Outside the Dáil, Oein DeBhairduin of the Irish Traveller Movement spoke in the Traveller language Gammon - also known as Cant: "Mo geels, minʹúrt a nurt a lesk’art a lesko, A min’urt an donadu lesk dil ur gochlins.

"A min’urt stafa geiged. A min’urt a dil lesko a glughi a dil moniker a glori. A ned’es a min’urt a gugart. A ned’es a minurt a gaygin. A an minu’rt an dil gruber a flittered an.

"A min’urt an a geels a suwneed. A geels a goily suwneed a geels. Min’urt rinaltus suwnee our gils. A art suwneed, a tari a rinaltus. Stafara, a glori a geels.”

This translates as:

    "My people, today is a day of history. A day in which we will tell our children. A day long demanded. A day in which our voice is heard and our name is known.

"It is not a day of gifting. It is not a day of begging. It day in which we worked and fought for. A day in which our people are seen. We have always seen each other. Today Ireland sees us. And in being seen - we speak to Ireland. May it listen to us".

Amnesty International has welcomed the Taoiseach's statement, with the group saying it has been a longstanding recommendation by the UN Committee for the Elimination of Racial Discrimination.

Colm O'Gorman, Executive Director of Amnesty International Ireland, said: "We welcome today’s historic announcement acknowledging Travellers’ unique identity as a distinct ethnic group. It is more than a symbolic step, but an important recognition of the community’s heritage and identity.

"Travellers in Ireland continue to suffer substantial levels of racial discrimination. They are more likely to be unemployed and living in poverty than people in the settled community.

"Today’s announcement is not about bestowing privileges, but ensuring that Travellers are able to achieve the same equality of opportunity and treatment to which everyone in Ireland, Traveller or settled, is entitled."

The Irish Council for Civil Liberties (ICCL) has also welcomed the move.

It says the "historic failure" to properly recognise Travellers as an ethnic group has long been viewed by the ICCL as contrary to international human rights law.

"This failure has served to fuel the mistrust, marginalisation and overt discrimination which has been the hallmark of relations between the majority ‘settled’ population and the Traveller community", the ICCL says.

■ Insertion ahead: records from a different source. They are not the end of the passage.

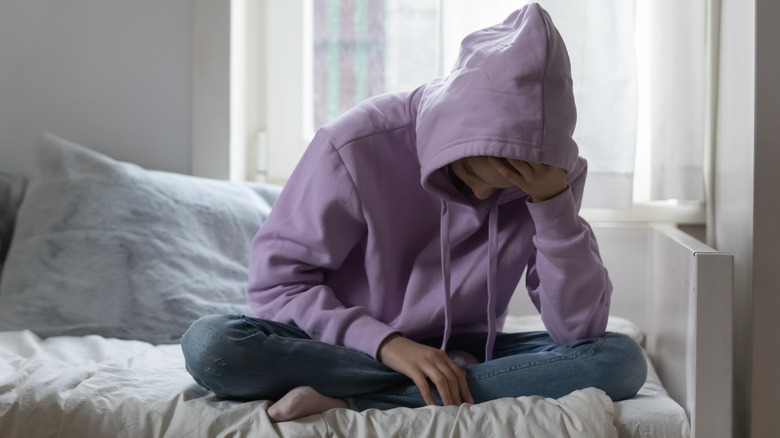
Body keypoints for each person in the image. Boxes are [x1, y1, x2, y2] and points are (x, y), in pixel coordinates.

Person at [181, 3, 647, 422]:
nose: (483, 195)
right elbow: (277, 285)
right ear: (451, 139)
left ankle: (354, 401)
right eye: (468, 173)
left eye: (507, 188)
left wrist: (551, 206)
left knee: (618, 360)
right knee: (213, 347)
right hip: (335, 347)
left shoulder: (551, 179)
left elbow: (578, 331)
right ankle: (408, 383)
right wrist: (388, 346)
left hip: (457, 354)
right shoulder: (355, 145)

Speaking in advance of the Taoiseach’s statement, executive director of the ICCL, Liam Herrick said: "Today’s announcement is truly historic event to be welcomed by all those who wish to see a society based on inclusion and respect.

"Recognition of Traveller ethnicity by the Government is a powerful statement that the history and tradition of Travellers is to be acknowledged, respected and valued.

"The recognition of Traveller ethnicity should mark a turning point in the treatment of Travellers in Irish society.”

While the Green Party also welcomed the recognition, saying the move was long overdue.

Green Party spokesperson for Community and Local Government, Malcolm Noonan, said: "We welcome the announcement that the Taoiseach is to formally recognise Traveller ethnicity in the Dáil today.

"Discrimination against Travellers coupled with poor outcomes in health and education and low employment opportunities have over decades compounded a multiplicity of problems that are unjust in a civilised society.

"Recognition of their ethnic minority status will give due recognition to their distinct culture and language and that it was a culture that should be celebrated and protected.